The intraoperative examination of SLN specimens is challenging and tedious work. Confirming no evidence of metastasis may be especially time-consuming, because the pathologist is forced to evaluate multiple cytologic and morphologic criteria in a cancer simulating other cell types that mimic this pathologic group (e.g., histiocytes). Part of this difficulty is attributed to the finding that blue dye, as well as the colloid medium for the radioactive tracer, is ingested by the histiocytes, making the endothelial cells swell and resulting in a pathologic phenotype that is suspicious for malignancy. Furthermore, follicular centers in the lymph nodes may be cut in a plane that simulates a focus of poorly differentiated carcinoma. Differential brown staining of IHC greatly simplifies the pathologic decision because it is easier and quicker when cancer cells are stained brown by a cytokeratin marker to enhance the differential diagnosis. Even though unspecific staining in dendritic cells20 is common, a differential diagnosis between benign and malignant immunostained cells is not usually a confounding histopathologic dilemma. In addition, the small scattered metastatic lobular carcinoma cells are difficult or even impossible to tell apart from lymphatic cells without IHC.

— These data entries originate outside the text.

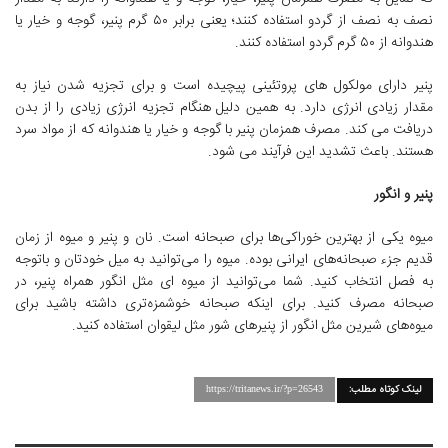
نصف به نصف از گردو استفاده کنند؛ یعنی برابر ۵۰ گرم پنیر، گوجه و خیار یا
هندوانه از ۵۰ گرم گردو استفاده کنند.
پنیر دارای مولکول های پروتئینی پیچیده است و برای تجزیه شدن نیاز به
مقدار زیادی انرژی دارد. به همین دلیل هنگام تجزیه انرژی زیادی را از بدن
دریافت می کند. مصرف همزمان پنیر با گوجه و خیار یا هندوانه که از مواد سرد
هستند. باعث تشدید این فرآیند می شود.
پنیر و انگور
میوه یکی از بهترین خوراکی‌ها برای صبحانه است. نان و پنیر و میوه از زمان
قدیم جزء صبحانه‌های ایرانی بوده. میوه را می‌توانید به میل خودتان و باتوجه
به فصل انتخاب کنید. شما می‌توانید از میوه‌ ای مثل انگور همراه پنیر، در
صبحانه مصرف کنید. برای اینکه صبحانه خوشمزه‌تری داشته باشید برای
میوه‌های شیرین مثل انگور از پنیر‌های شور مثل لیقوان استفاده کنید.
لینک کوتاه مطلب:
https://tritanews.ir/?p=26543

Preparation of the rapid IHC-stained slides takes 15 minutes, and is performed simultaneously with the other preparations that enable an intraoperative diagnosis. Therefore, rapid IHC did not cause any delay in reporting the results to the surgeon.

In conclusion, rapid IHC enhances the intraoperative diagnosis of SLN metastases in patients with ILC. It also may improve the intraoperative diagnosis of micrometastases.